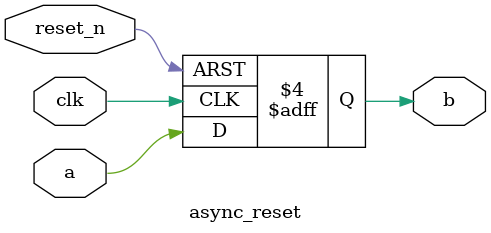
<source format=sv>
module async_reset (
    input clk,      // Clock input
    input reset_n,  // Asynchronous active-low reset signal
    input a,        // Input signal
    output reg b    // Output signal
);

    // Display message to indicate simulation start
    initial begin
        $display("ASYNC_RESET_pass_design: Simulation started with asynchronous reset.");
    end

    // Always block with asynchronous reset
    always @(posedge clk or negedge reset_n) begin
        if (!reset_n) begin
            // Asynchronous reset initializes `b` immediately
            b <= 1'b0;
            $display("Asynchronous Reset Active: b initialized to 0.");
        end
        else begin
            // Normal operation, `b` follows the value of `a`
            b <= a;
            $display("Signal `a` value applied: b = %b", a);
        end
    end

endmodule


</source>
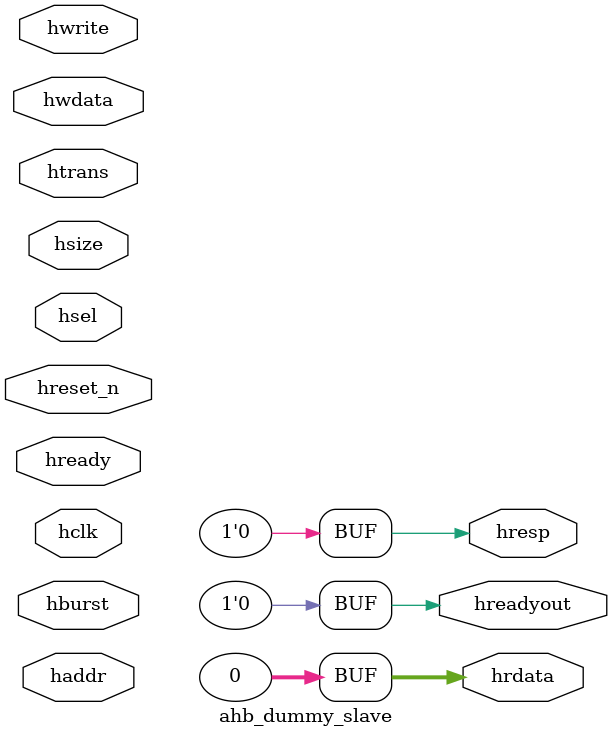
<source format=v>
module ahb_dummy_slave
                      #(
                          parameter        aw = 12,
                          parameter        dw = 32
                       )
                       (  input             hsel,
                          input  [1:0]      htrans,
                          input             hwrite,
                          input  [aw-1:0]   haddr,
                          input  [2:0]      hsize,
                          input  [2:0]      hburst,
                          input  [dw-1:0]   hwdata,
                          output [dw-1:0]   hrdata,
                          output            hresp,
                          output            hreadyout,
                          input             hready,
                          input             hclk,
                          input             hreset_n //async reset, low valid
                         );

// assign default values to the output signals
assign hrdata = 0;
assign hresp = 0;
assign hreadyout = 0;

 endmodule

</source>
--
--- Your instructions ---
Reading down the material above, count how many lines contain the word "assign". Respond with the number by itself.

--- Exercise result ---
4